Do you know what the price is for that program? I've been looking around on the website and I can't seem to find a set price or even a ballpark estimate.
 

GUNIT

Well-Known Member
Go to UConn and fly on the side. See some really great basketball. Have fun.

UConn in state tuition is: ~18,842/yr

You can also apply for their merit scholarships. The Academic Excellence scholarship is half tuition. You must have graduated in the top 10% of your class, received a 3.5GPA or higher AND have a combined score of 1350 on your SAT verbal and math portion.

Or you could go to a regional campus and pay ~7G's/year

At UConn's main campus you're right down the road from the airport at Windham (IJD?)
 

TallFlyer

Well-Known Member
Do you know what the price is for that program? I've been looking around on the website and I can't seem to find a set price or even a ballpark estimate.
I have no idea, although I'm sure an admissions counselor would love to tell you in volumous detail.
 

skydog

New Member
Do you have any relatives in Illinois? If so, perhaps you can establish in-state residency and save some $ on tuition.

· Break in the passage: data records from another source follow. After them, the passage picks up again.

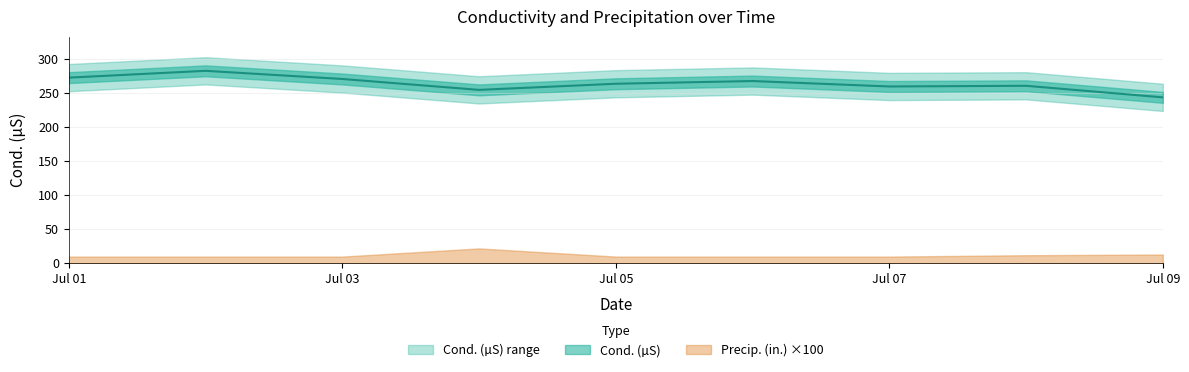

Reading left to right, extract all data points from this chart.

273	283	271	255	264	268	260	261	244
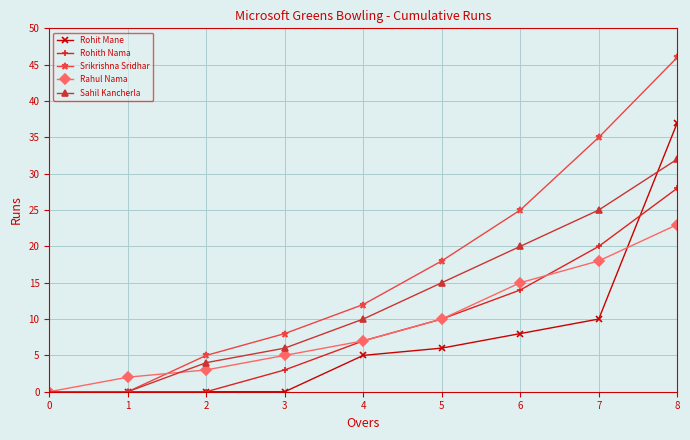

True or false: Rohit Mane has a value of 0 at 0.

True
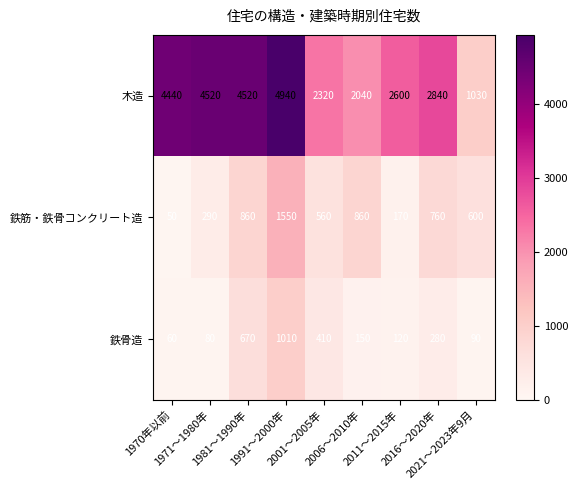

What is the minimum value for 木造?

1030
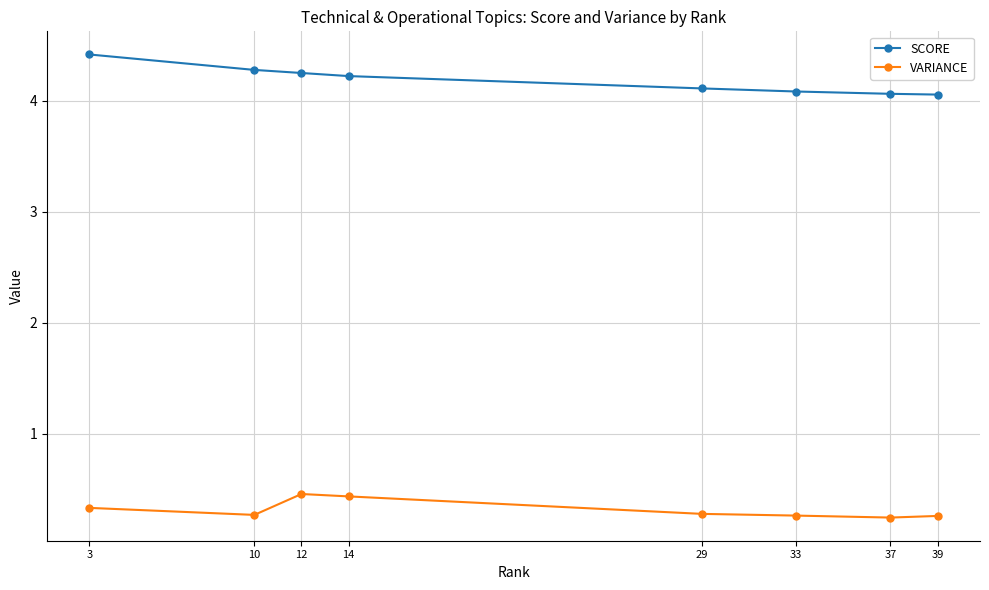

What is the total value across all series at 10?

4.5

Put off flying and get a degree and a mechanic certificate. This will give you good, marketable job skills that will allow you to get started in aviation. I have heard that a trained aviation mechanic is highly sought after outside the aviation world, because of the wide range of knowledge an aviation mechanic has (electrical, hydraulics, wiring, structures, fabricating, etc). I have heard of mechanics getting hired with physical plant departments and even amusement parks. Something to look into.

If you do go into aviation mechanics, you will be in a good position to make a jump into flying later. You will be able to maintain your own airplane, if you decide to buy one. You can also do things like barter your skills with flying clubs and private aircraft owners in exchange for flight time. You could even get a full time job outside of aviation, and work weekends as a mechanic somewhere, for extra money or flight time.

You might also want to look into other universities. Southern Illinois University has a good maintenace program, and is probably a lot cheaper than Lewis. At the end of the day what counts is that you get your certificate and your degree. Once those are in hand, it really doesn't matter where you got them.